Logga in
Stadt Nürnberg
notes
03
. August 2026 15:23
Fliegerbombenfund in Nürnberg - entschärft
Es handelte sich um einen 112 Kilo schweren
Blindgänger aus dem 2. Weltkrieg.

==*==

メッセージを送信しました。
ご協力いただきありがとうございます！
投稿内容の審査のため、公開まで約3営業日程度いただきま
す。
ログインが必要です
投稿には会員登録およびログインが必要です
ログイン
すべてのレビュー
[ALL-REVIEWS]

==*==

Aim of the exercise — Copy out the lines above exactly, beginning at the one that contains "Stadt Nürnberg" and ending at the one that contains "Blindgänger aus dem 2. Weltkrieg.".

Solution for this problem —
Stadt Nürnberg
notes
03
. August 2026 15:23
Fliegerbombenfund in Nürnberg - entschärft
Es handelte sich um einen 112 Kilo schweren
Blindgänger aus dem 2. Weltkrieg.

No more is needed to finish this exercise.